The Cry Of The Outcast
by
Annisa Arthur
You have defined me.
You have outlined me.
Yet you deny me.
I have been rejected.
Wasn’t I made in your image and likeness?
Was I given a choice with my inherent sinfulness?
And even a lifetime of immolation will render useless.
For I will never be bleached in the absolution of my righteousness.
Wasn’t I worthy when I was engendered?
Or was I some compulsatory pawn in a pharisaical derision?
Wasn’t I in my most seraphic perseity when I was non –existent?
So why must my secular manifestation trade wings with Dishonor?
Am I born out a self- indulgent courtesy?
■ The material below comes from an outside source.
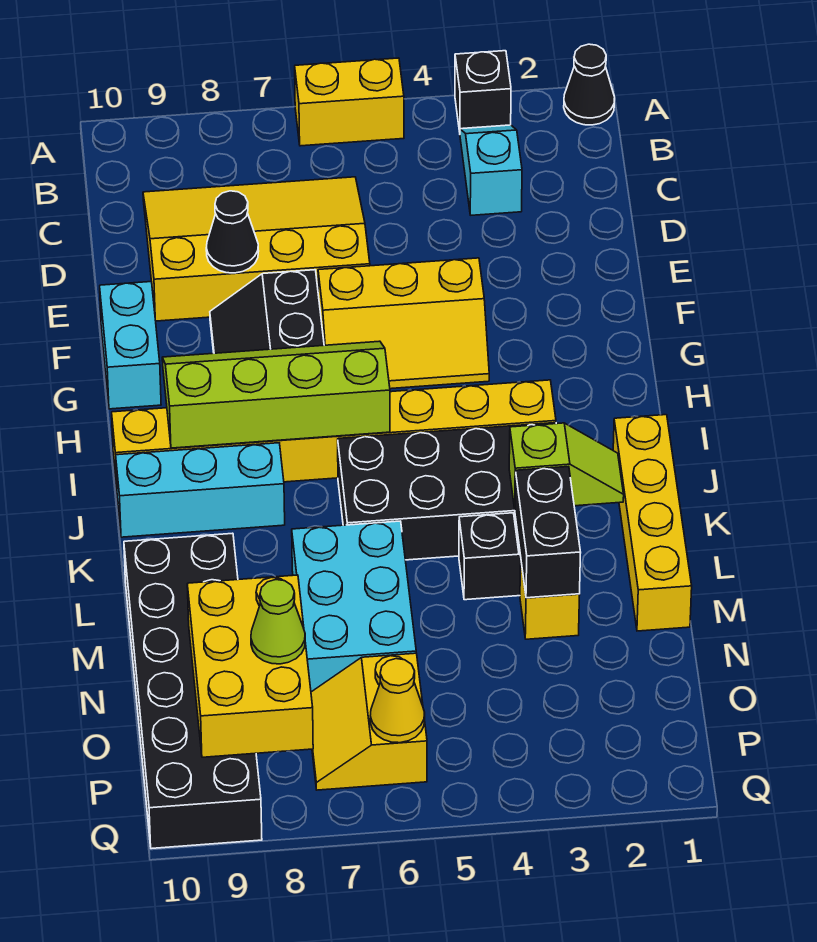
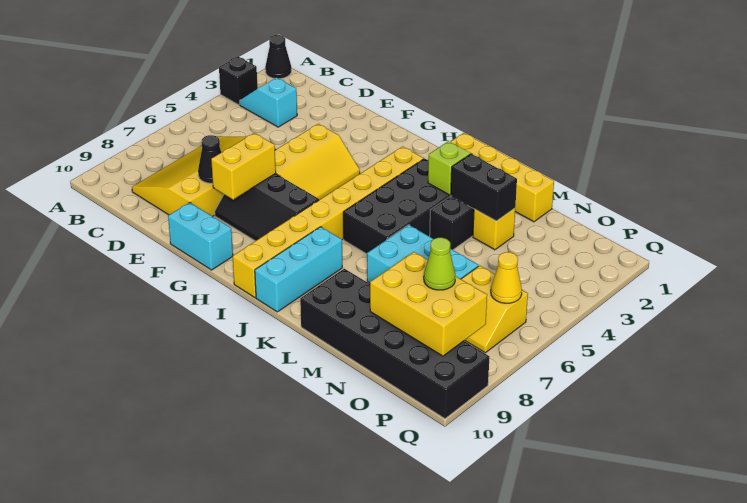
yellow 1x2 brick [295,58,404,146] -> yellow 1x2 brick moved to [211,133,276,199]
lime 2x4 slope [162,341,390,448] -> none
Was I the stopgap in the wake of Lucifer’s banishing?
Or was I just re-affirming a botched theory?
The one that states that you are omnipotent, omniscient and loving?
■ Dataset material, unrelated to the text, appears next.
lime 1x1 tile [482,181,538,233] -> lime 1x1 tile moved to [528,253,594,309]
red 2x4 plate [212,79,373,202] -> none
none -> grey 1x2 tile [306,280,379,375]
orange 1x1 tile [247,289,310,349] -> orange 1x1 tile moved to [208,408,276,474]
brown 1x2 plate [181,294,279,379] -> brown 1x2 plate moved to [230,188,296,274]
Why am I on the outside, pounding at our father’s gate?
Why has all the other children been let in?
Weren’t we all prodigals when we dabbled with sin?
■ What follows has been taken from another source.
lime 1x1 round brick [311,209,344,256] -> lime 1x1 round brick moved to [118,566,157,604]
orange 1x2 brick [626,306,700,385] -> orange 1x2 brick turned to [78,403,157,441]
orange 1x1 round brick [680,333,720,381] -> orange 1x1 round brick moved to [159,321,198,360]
So now there is acceptance for SPECIFIC human weaknesses?
Was it really my decision the way I lived my life?
Did I really have control over what occurred on my insides?
Was it a matter of me surrendering my filial rights?
At that time did I so underestimate your might?
Are you sure I wasn’t some kind of sport?
Entertainment provided for the perpetually bored?
Destined, even with all determination, to be a loser?
And puppeted with the false consolation of heaven?